Coursera Data Science Capstone: Milestone Report

James Cooksley

March 26, 2018

Introduction

This is the initial Milestone Report which is part of the Coursera Data Science Capstone Project. The task is to create a predictive text model, using natural language processing techniques to perform the analysis and build the model. This Milestone Report describes the important features of the training data using exploratory data analysis and describes further plans for a predictive model.

Sourcing The Data

**Download zip file including text files from https://d396qusza40orc.cloudfront.net/dsscapstone/dataset/Coursera-SwiftKey.zip.**

Download and unzip the data to local disk

if (!file.exists("Coursera-SwiftKey.zip")) {
  download.file(url = "https://d396qusza40orc.cloudfront.net/dsscapstone/dataset/Coursera-SwiftKey.zip", destfile = "C://Users//u182335//Documents//DataScience//CAPSTONE//Week 2//Coursera-SwiftKey.zip")
  unzip("C://Users//u182335//Documents//DataScience//CAPSTONE//Week 2//Coursera-SwiftKey.zip")
}

The data sets consist of text from 3 different sources: 1=Blogs, 2=News, 3=Twitter feeds.
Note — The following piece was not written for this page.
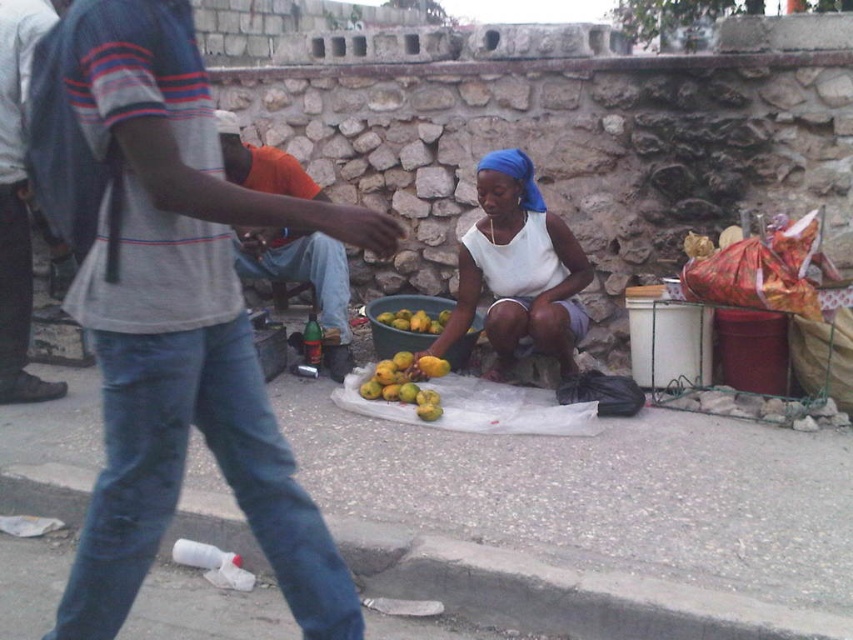
You are a customer looking to buy mangoes from the woman. You see the white matte tank top at center and the yellow matte mangoes at center. Which item is located to the right of the other?

The white matte tank top at center is positioned on the right side of yellow matte mangoes at center, so the tank top is to the right of the mangoes.

You are standing on the smooth concrete pavement at center and looking up at the white matte tank top at center. Which object is closer to you?

The smooth concrete pavement at center is positioned under the white matte tank top at center, so the white matte tank top at center is closer to you.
The text data is in 4 different languages: one. German, two. English - United States, three. Finnish and four. Russian. I will focus on the English - United States data sets only.

Read the blogs and Twitter data into R

blogs <- readLines("final/en_US/en_US.blogs.txt", encoding = "UTF-8", skipNul = TRUE)
news <- readLines("final/en_US/en_US.news.txt", encoding = "UTF-8", skipNul = TRUE)
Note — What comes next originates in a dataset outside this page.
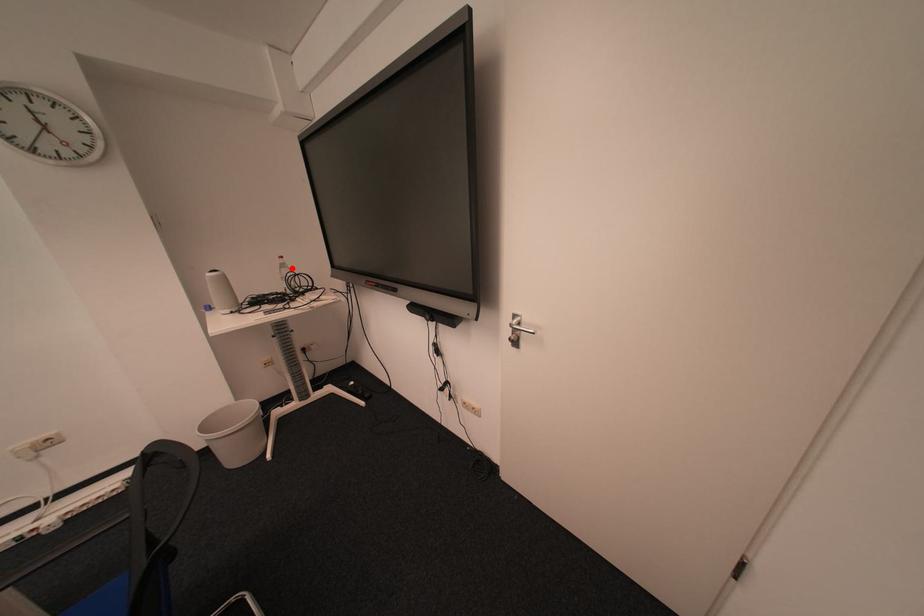
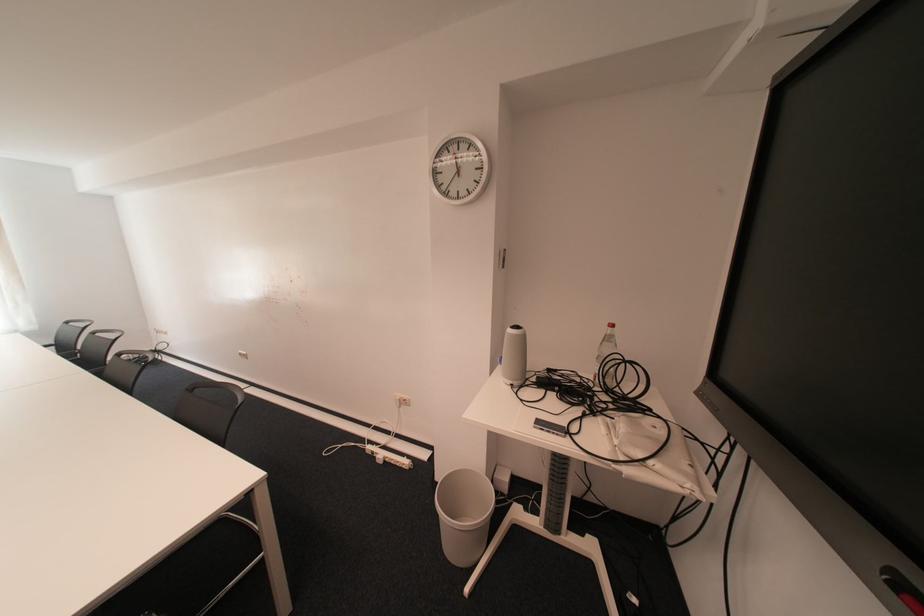
The point at the highlighted location is marked in the first image. Where is the corresponding point in the second image?

(614, 341)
## Warning in readLines("final/en_US/en_US.news.txt", encoding =
## "UTF-8", skipNul = TRUE): incomplete final line found on 'final/en_US/
## en_US.news.txt'

twitter <- readLines("final/en_US/en_US.twitter.txt", encoding = "UTF-8", skipNul = TRUE)

Create a summary of findings (counts of rows, file sizes, counts of words, mean of words per line)

library(stringi)

Get file sizes

blogs.size <- file.info("final/en_US/en_US.blogs.txt")$size / 1024 ^ 2
news.size <- file.info("final/en_US/en_US.news.txt")$size / 1024 ^ 2
twitter.size <- file.info("final/en_US/en_US.twitter.txt")$size / 1024 ^ 2

Get words in files

blogs.words <- stri_count_words(blogs)
news.words <- stri_count_words(news)
twitter.words <- stri_count_words(twitter)

Summary of the data sets

data.frame(source = c("blogs", "news", "twitter"),
           file.size.MB = c(blogs.size, news.size, twitter.size),
           num.lines = c(length(blogs), length(news), length(twitter)),
           num.words = c(sum(blogs.words), sum(news.words), sum(twitter.words)),
           mean.num.words = c(mean(blogs.words), mean(news.words), mean(twitter.words)))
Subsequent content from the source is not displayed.